Common Experiment Scenarios
| Scenario | Action | Validation Point |
|---|---|---|
| EC2 Instance Failure | stop-instances | Does Auto Scaling launch new instances? |
| AZ Failure | Stop all instances in specific AZ | Multi-AZ failover behavior |
| RDS Failover | failover-db-cluster | Application auto-reconnection |
| ECS Task Failure | stop-task | Does service restart tasks? |
| Network Latency | SSM tc command | Timeout/retry logic behavior |
CI/CD Pipeline Integration
Automated Resilience Testing
┌─────────────────────────────────────────────────────────────┐
│ CI/CD + FIS Integration Architecture │
├─────────────────────────────────────────────────────────────┤
│ │
│ [Code Commit] → [Build] → [Deploy to Staging] │
│ │ │
│ ▼ │
│ ┌─────────────────┐ │
│ │ AWS FIS │ │
│ │ Run Experiment│ │
│ └─────────────────┘ │
│ │ │
│ ┌────────┴────────┐ │
│ ▼ ▼ │
│ [Pass] [Fail] │
│ │ │ │
│ ▼ ▼ │
│ [Deploy to Prod] [Rollback + Alert] │
│ │
└─────────────────────────────────────────────────────────────┘
Pricing Structure
Pricing (US East)
| Item | Cost |
|---|---|
| Action-minute | $0.10/action-minute |
Example: Stopping 5 EC2 instances for 10 minutes
- 5 actions × 10 minutes = 50 action-minutes
- Cost: 50 × $0.10 = $5.00
Cost Optimization Tips
Cost Reduction Strategies:
├── Short experiment duration
│ └── Run only minimum time needed for validation
├── Minimize target resources
│ └── Sample resources, not entire fleet
├── Use dev/test environments
│ └── Validate in non-production before production
└── Leverage Scenario Library
└── Pre-built templates reduce trial and error
SAA-C03 Exam Focus Points
Commonly Tested Scenarios
- ✅ Resilience Testing: "Validate system behavior during failures" → AWS FIS
- ✅ Game Day: "Recreate real failure scenarios" → AWS FIS
- ✅ AZ Failure Simulation: "Verify behavior during specific AZ failure" → AWS FIS
- ✅ Automated Testing: "Resilience testing in CI/CD" → AWS FIS
- ✅ Safety Measures: "Stop conditions, CloudWatch alarm integration" → FIS Stop Conditions
Sample Exam Questions
Exam Tip
Sample Exam Question 1: "How can you verify that a Multi-AZ deployed application actually works correctly during an AZ failure?"

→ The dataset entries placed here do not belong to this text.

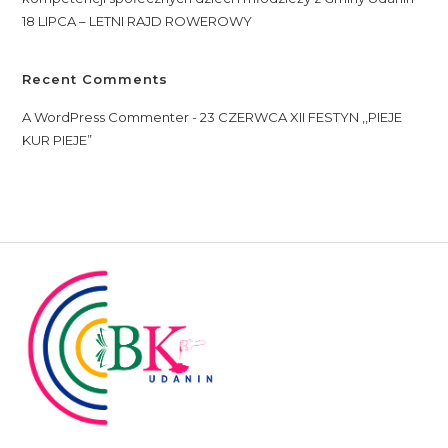
18 LIPCA – LETNI RAJD ROWEROWY
Recent Comments
A WordPress Commenter
-
23 CZERWCA XII FESTYN ,,PIEJE
KUR PIEJE”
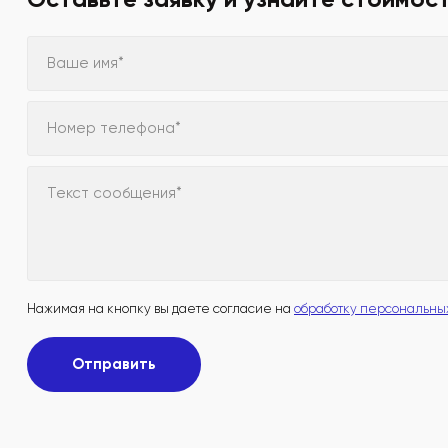
Ваше имя*
Номер телефона*
Текст сообщения*
Нажимая на кнопку вы даете согласие на
обработку персональны
Отправить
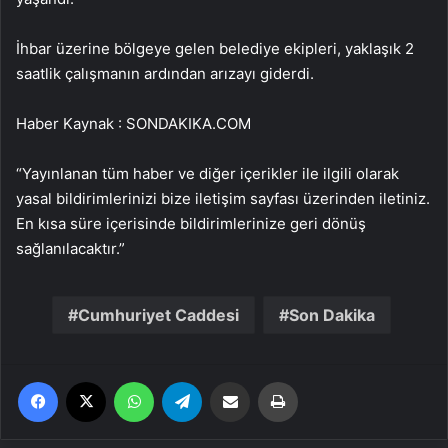
İhbar üzerine bölgeye gelen belediye ekipleri, yaklaşık 2
saatlik çalışmanın ardından arızayı giderdi.
Haber Kaynak : SONDAKIKA.COM
“Yayınlanan tüm haber ve diğer içerikler ile ilgili olarak
yasal bildirimlerinizi bize iletişim sayfası üzerinden iletiniz.
En kısa süre içerisinde bildirimlerinize geri dönüş
sağlanılacaktır.”
Cumhuriyet Caddesi
Son Dakika
Facebook
X
WhatsApp
Telegram
Email'den paylaş
Yaz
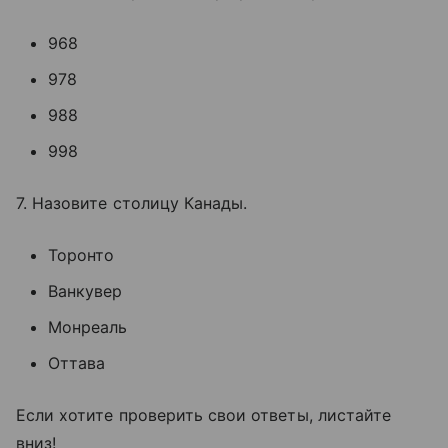
968
978
988
998
7. Назовите столицу Канады.
Торонто
Ванкувер
Монреаль
Оттава
Если хотите проверить свои ответы, листайте
вниз!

→ Answer: AWS Fault Injection Simulator (simulate AZ failure, verify failover behavior)
Exam Tip
Sample Exam Question 2: "How can you automatically stop an FIS experiment if application error rate spikes?"

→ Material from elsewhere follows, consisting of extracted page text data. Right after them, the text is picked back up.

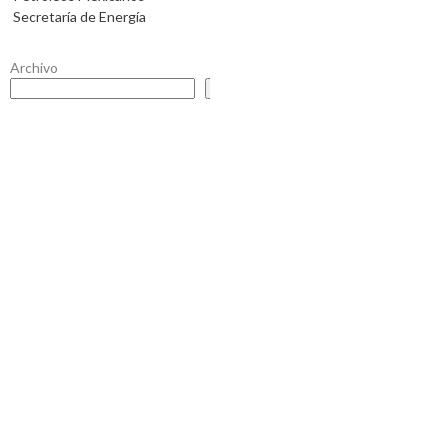
Secretaría de Energía
Archivo
Buscar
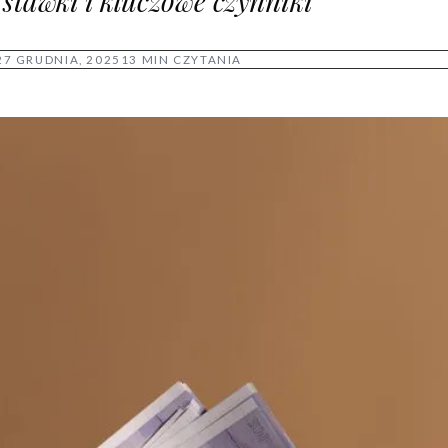
 stawki i kluczowe czynniki
27 GRUDNIA, 2025
13 MIN CZYTANIA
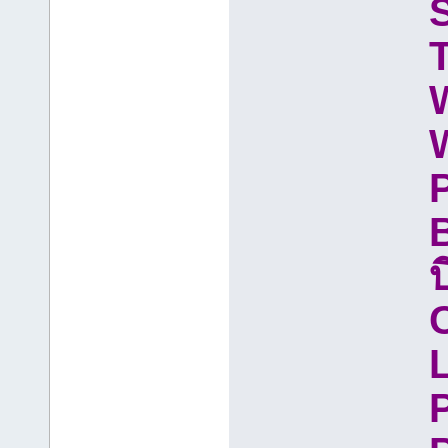
S
T
W
W
บ
C
P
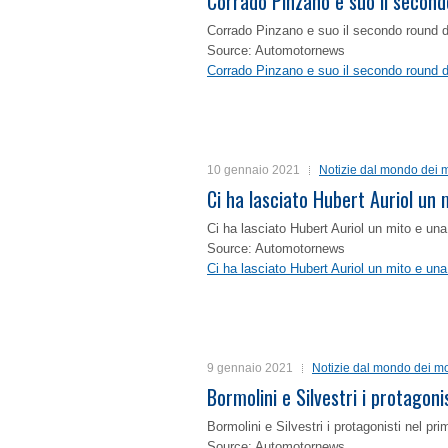
Corrado Pinzano e suo il second
Corrado Pinzano e suo il secondo round 
Source: Automotornews
Corrado Pinzano e suo il secondo round 
10 gennaio 2021
Notizie dal mondo dei m
Ci ha lasciato Hubert Auriol un
Ci ha lasciato Hubert Auriol un mito e un
Source: Automotornews
Ci ha lasciato Hubert Auriol un mito e un
9 gennaio 2021
Notizie dal mondo dei mo
Bormolini e Silvestri i protagon
Bormolini e Silvestri i protagonisti nel p
Source: Automotornews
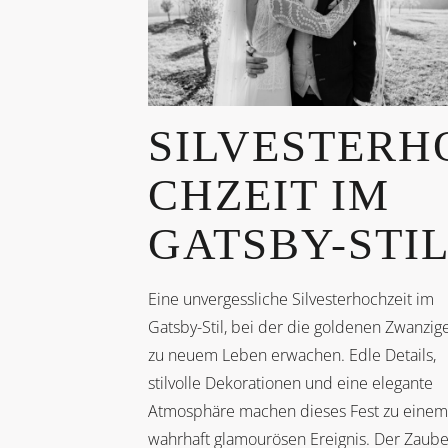
SILVESTERH
CHZEIT IM
GATSBY-STI
Eine unvergessliche Silvesterhochzeit im
Gatsby-Stil, bei der die goldenen Zwanzig
zu neuem Leben erwachen. Edle Details,
stilvolle Dekorationen und eine elegante
Atmosphäre machen dieses Fest zu einem
wahrhaft glamourösen Ereignis. Der Zaube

→ Answer: Link CloudWatch alarm as FIS experiment Stop Condition
Exam Tip
Sample Exam Question 3: "What measures are needed to safely run chaos engineering experiments in production?"
→ Answer: Configure Stop Conditions + Limit target resource scope + Progressive experiments
Frequently Asked Questions
Q: What's the difference between FIS and third-party chaos engineering tools?
AWS FIS integrates natively with AWS services, making IAM permissions, CloudWatch alarms, and target filtering easier. Third-party tools like Chaos Monkey and Gremlin support multi-cloud, but FIS has stronger AWS-specific features.
Q: Does FIS actually terminate resources?
Yes, it actually affects resources. The EC2 stop action actually stops instances. Always test in non-production environments first, and run with limited scope in production.
Q: What if something goes wrong during an experiment?
If Stop Conditions trigger, FIS automatically stops the experiment. You can also manually stop via console/CLI. Note that already-terminated instances must be recovered by Auto Scaling.
Q: Which regions support FIS?
FIS is available in most AWS commercial regions. Check AWS documentation for new region availability.
Q: Can FIS corrupt data?
FIS itself doesn't directly corrupt data. However, if EBS is configured to delete on instance termination, data loss can occur. Verify data backups and EBS settings before experiments.